(Records for processing):

'''

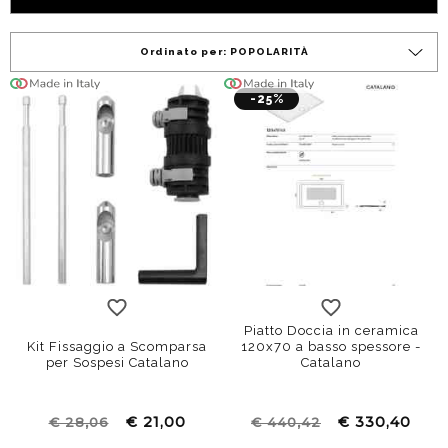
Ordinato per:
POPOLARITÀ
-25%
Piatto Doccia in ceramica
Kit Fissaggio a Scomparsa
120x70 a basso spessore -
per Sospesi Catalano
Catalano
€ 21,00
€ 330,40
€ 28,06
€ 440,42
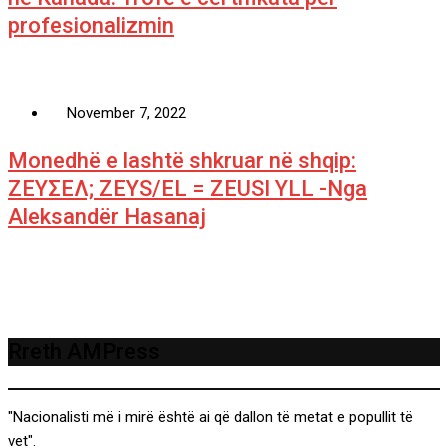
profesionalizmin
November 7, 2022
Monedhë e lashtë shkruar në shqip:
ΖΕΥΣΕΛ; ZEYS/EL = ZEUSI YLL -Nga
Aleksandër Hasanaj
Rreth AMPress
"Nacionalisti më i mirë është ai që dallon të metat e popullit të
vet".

'''
'''

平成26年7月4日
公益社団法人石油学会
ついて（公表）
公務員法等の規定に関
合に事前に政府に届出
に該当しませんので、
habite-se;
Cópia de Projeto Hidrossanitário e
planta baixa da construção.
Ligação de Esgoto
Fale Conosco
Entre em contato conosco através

'''

Take the entries above and return only the lines from the one with "planta baixa da construção." to the one with "Entre em contato conosco através", both included, unchanged.

(Answer for the task):
planta baixa da construção.
Ligação de Esgoto
Fale Conosco
Entre em contato conosco através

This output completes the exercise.